# Extatosoma tiaratum not shedding (Macleays Spectre)



## Johnald Chaffinch (Feb 21, 2006)

hi, i've had an Extatosoma tiaratum for a few months now and it only molted once, the night i got it. it had a dodgy molt though and it's back legs got all caught up in the skin, so i decided to wet it and help get the skin off. the skin came off but a few weeks later it decided to discard the two back legs. now new legs are growing back.

the thing is it hasnt shed in months!

it hasnt got any wings and it's a female so i'd expect it to have shed more but i'm guessing because of the lack of back legs it cant hang and shed properly. but i dont know because i've never had one of these before.

anyone know what'll happen?


----------



## Ian (Feb 22, 2006)

I have kept the extats before, and have had great problems with shedding! Due to the fact that they have such a complex structure, when shedding goes wrong, it can be fatal.

Do you spray yours?? Whenever I sprayed mine, they nymphs seemed to die off, although it did reduce the problems in shedding. I then concluded to keep the larger nymphs slightly wetter, and the hatchlings dry.

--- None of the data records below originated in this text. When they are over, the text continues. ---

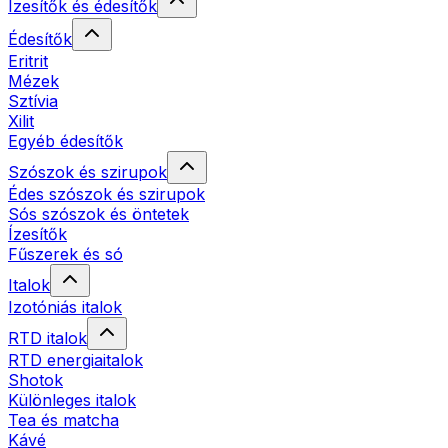
Ízesítők és édesítők
Édesítők
Eritrit
Mézek
Sztívia
Xilit
Egyéb édesítők
Szószok és szirupok
Édes szószok és szirupok
Sós szószok és öntetek
Ízesítők
Fűszerek és só
Italok
Izotóniás italok
RTD italok
RTD energiaitalok
Shotok
Különleges italok
Tea és matcha
Kávé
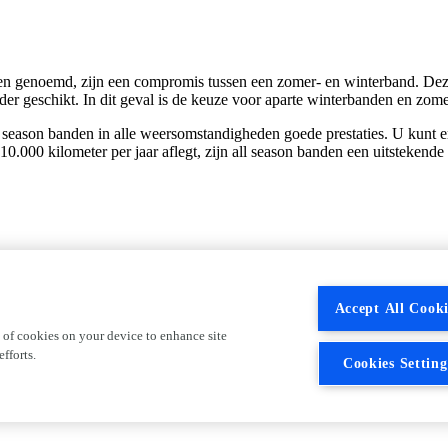
en genoemd, zijn een compromis tussen een zomer- en winterband. Deze 
er geschikt. In dit geval is de keuze voor aparte winterbanden en zome
 season banden in alle weersomstandigheden goede prestaties. U kunt e
0.000 kilometer per jaar aflegt, zijn all season banden een uitstekende
erbanden. Rijdt u met oudere all weather banden? Controleer dan goed o
eld in Duitsland gelden.
Accept All Cooki
 of cookies on your device to enhance site
fforts.
Cookies Setting
k all season banden, waaronder Pirelli, Continental, Michelin, Dunlop
merk fabrikanten worden geproduceerd. Zo is er voor ieder budget een 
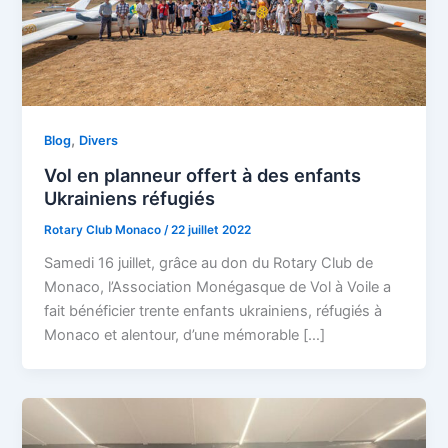
,
Blog
Divers
Vol en planneur offert à des enfants
Ukrainiens réfugiés
Rotary Club Monaco
/
22 juillet 2022
Samedi 16 juillet, grâce au don du Rotary Club de
Monaco, l’Association Monégasque de Vol à Voile a
fait bénéficier trente enfants ukrainiens, réfugiés à
Monaco et alentour, d’une mémorable […]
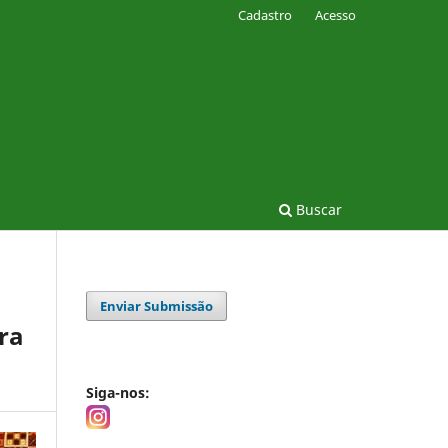
Cadastro
Acesso
Buscar
Enviar Submissão
ra
Siga-nos:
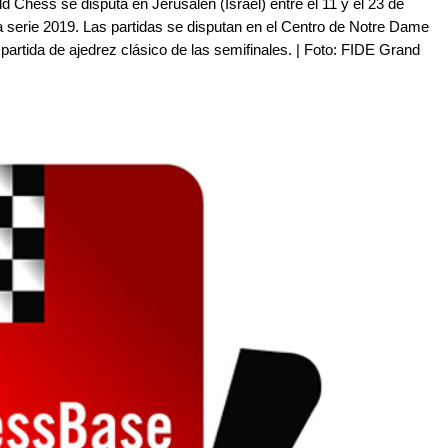
 Chess se disputa en Jerusalén (Israel) entre el 11 y el 23 de
la serie 2019. Las partidas se disputan en el Centro de Notre Dame
partida de ajedrez clásico de las semifinales. | Foto: FIDE Grand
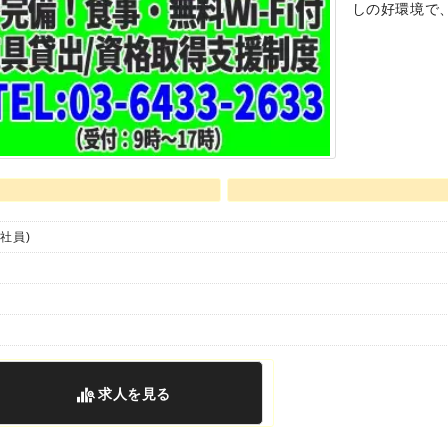
しの好環境で
社員)
求人
を見る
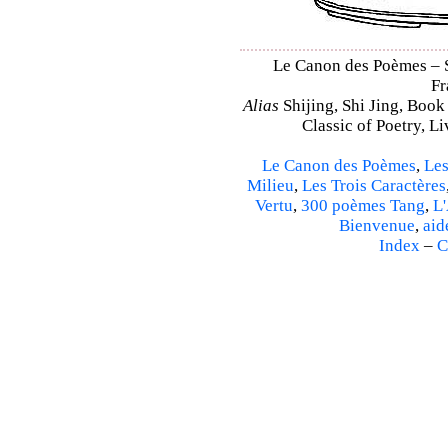
Le Canon des Poèmes – Sh
Fr
Alias
Shijing, Shi Jing, Book
Classic of Poetry, L
Le Canon des Poèmes
,
Les
Milieu
,
Les Trois Caractères
Vertu
,
300 poèmes Tang
,
L'
Bienvenue
,
aid
Index
–
C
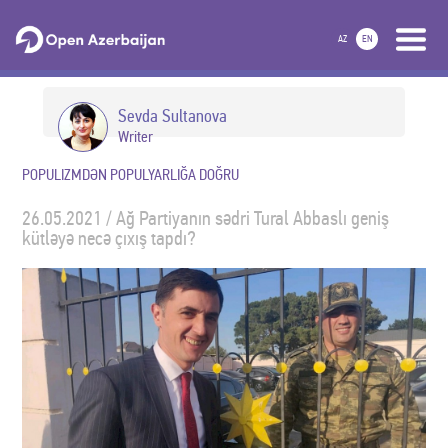
AZ
EN
Sevda Sultanova
Writer
POPULIZMDƏN POPULYARLIĞA DOĞRU
26.05.2021 / Ağ Partiyanın sədri Tural Abbaslı geniş
kütləyə necə çıxış tapdı?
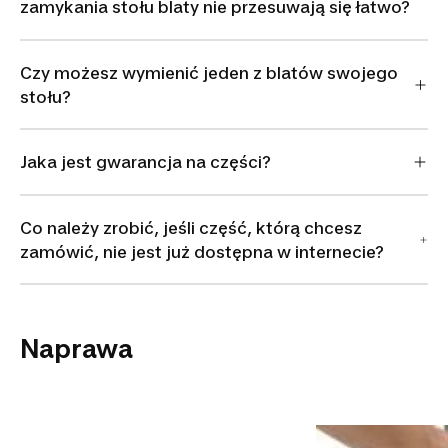
zamykania stołu blaty nie przesuwają się łatwo?
Czy możesz wymienić jeden z blatów swojego
stołu?
Jaka jest gwarancja na części?
Co należy zrobić, jeśli część, którą chcesz
zamówić, nie jest już dostępna w internecie?
Naprawa
Smarowanie kół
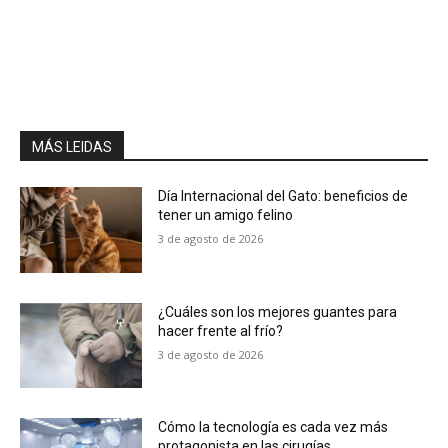
MÁS LEIDAS
Día Internacional del Gato: beneficios de
tener un amigo felino
3 de agosto de 2026
¿Cuáles son los mejores guantes para
hacer frente al frío?
3 de agosto de 2026
Cómo la tecnología es cada vez más
protagonista en las cirugías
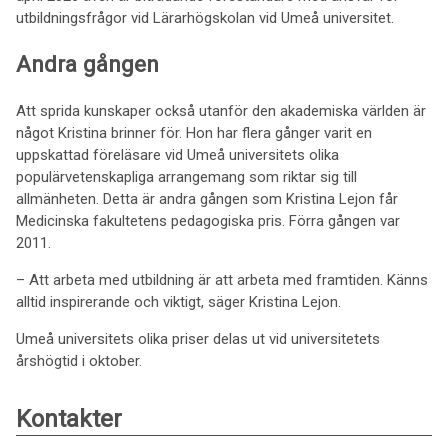
utbildningsfrågor vid Lärarhögskolan vid Umeå universitet.
Andra gången
Att sprida kunskaper också utanför den akademiska världen är
något Kristina brinner för. Hon har flera gånger varit en
uppskattad föreläsare vid Umeå universitets olika
populärvetenskapliga arrangemang som riktar sig till
allmänheten. Detta är andra gången som Kristina Lejon får
Medicinska fakultetens pedagogiska pris. Förra gången var
2011.
– Att arbeta med utbildning är att arbeta med framtiden. Känns
alltid inspirerande och viktigt, säger Kristina Lejon.
Umeå universitets olika priser delas ut vid universitetets
årshögtid i oktober.
Kontakter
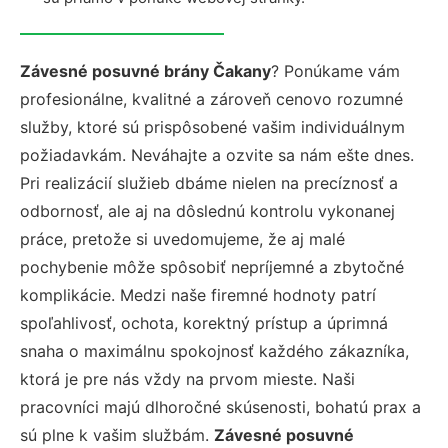
Závesné posuvné brány Čakany
? Ponúkame vám
profesionálne, kvalitné a zároveň cenovo rozumné
služby, ktoré sú prispôsobené vašim individuálnym
požiadavkám. Neváhajte a ozvite sa nám ešte dnes.
Pri realizácií služieb dbáme nielen na precíznosť a
odbornosť, ale aj na dôslednú kontrolu vykonanej
práce, pretože si uvedomujeme, že aj malé
pochybenie môže spôsobiť nepríjemné a zbytočné
komplikácie. Medzi naše firemné hodnoty patrí
spoľahlivosť, ochota, korektný prístup a úprimná
snaha o maximálnu spokojnosť každého zákazníka,
ktorá je pre nás vždy na prvom mieste. Naši
pracovníci majú dlhoročné skúsenosti, bohatú prax a
sú plne k vašim službám.
Závesné posuvné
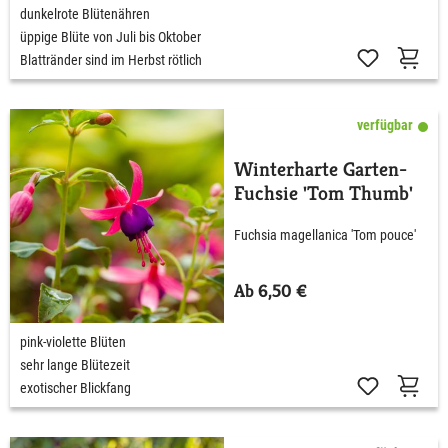
dunkelrote Blütenähren
üppige Blüte von Juli bis Oktober
Blattränder sind im Herbst rötlich
verfügbar
Winterharte Garten-
Fuchsie 'Tom Thumb'
Fuchsia magellanica 'Tom pouce'
Ab 6,50 €
pink-violette Blüten
sehr lange Blütezeit
exotischer Blickfang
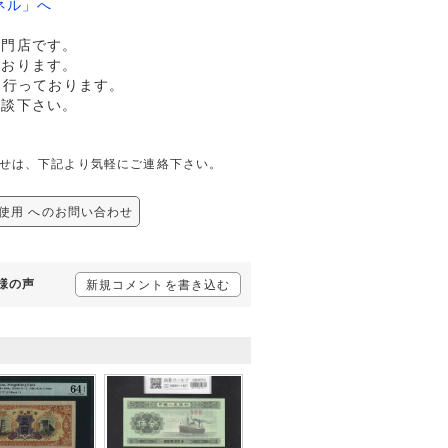
ネル」へ
専門店です。
ております。
も行っております。
相談下さい。
の問合せは、下記より気軽にご連絡下さい。
 未使用 へのお問い合わせ
客様の声
新規コメントを書き込む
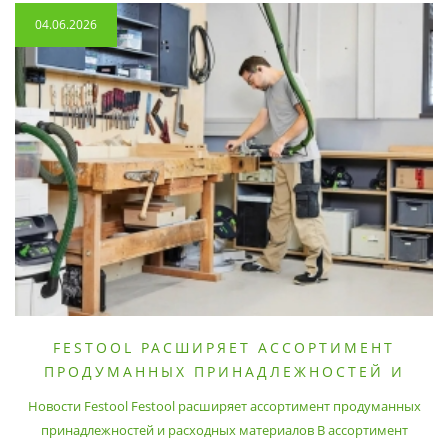
04.06.2026
FESTOOL РАСШИРЯЕТ АССОРТИМЕНТ
ПРОДУМАННЫХ ПРИНАДЛЕЖНОСТЕЙ И
РАСХОДНЫХ МАТЕРИАЛОВ
Новости Festool Festool расширяет ассортимент продуманных
принадлежностей и расходных материалов В ассортимент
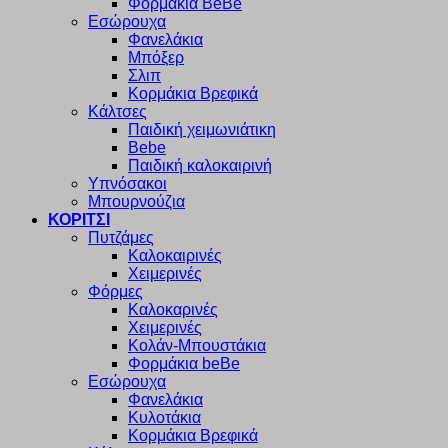
Φορμάκια BeBe
Εσώρουχα
Φανελάκια
Μπόξερ
Σλιπ
Κορμάκια Βρεφικά
Κάλτσες
Παιδική χειμωνιάτικη
Bebe
Παιδική καλοκαιρινή
Υπνόσακοι
Μπουρνούζια
ΚΟΡΙΤΣΙ
Πυτζάμες
Καλοκαιρινές
Χειμερινές
Φόρμες
Καλοκαρινές
Χειμερινές
Κολάν-Μπουστάκια
Φορμάκια beBe
Εσώρουχα
Φανελάκια
Κυλοτάκια
Κορμάκια Βρεφικά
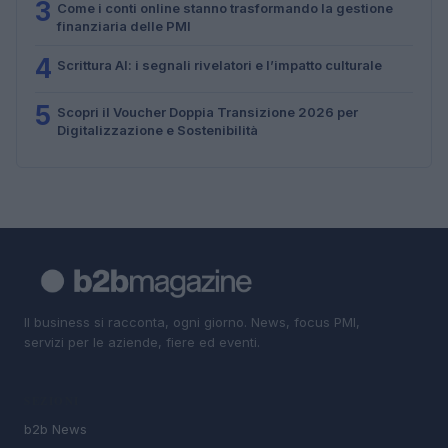
3
Come i conti online stanno trasformando la gestione
finanziaria delle PMI
4
Scrittura AI: i segnali rivelatori e l’impatto culturale
5
Scopri il Voucher Doppia Transizione 2026 per
Digitalizzazione e Sostenibilità
Il business si racconta, ogni giorno. News, focus PMI,
servizi per le aziende, fiere ed eventi.
SEZIONI
b2b News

This kind of overcame my problem with them. But, without the back 2 legs, it could prove a bit of a problem...the thing I have found is they do not hang, and just try to shed on the floor, and of coruse, they die!

So, keep going with it, she might be okay, but you never can tell..

Cheers,

Ian


----------



## Andrew (Feb 22, 2006)

She may just be taking some extra time to regenerate the legs before molting. This is what happened with one of my young C. Gemmatus nymphs. Due to a feeding accident, he lost two legs. He &amp; his sibling used to molt within a couple days of each other, but after he lost his legs, it took him and extra 2 weeks or so to molt, and when he did, he had his legs back.

This could be the case with your extat.

Thanks,

Andrew


----------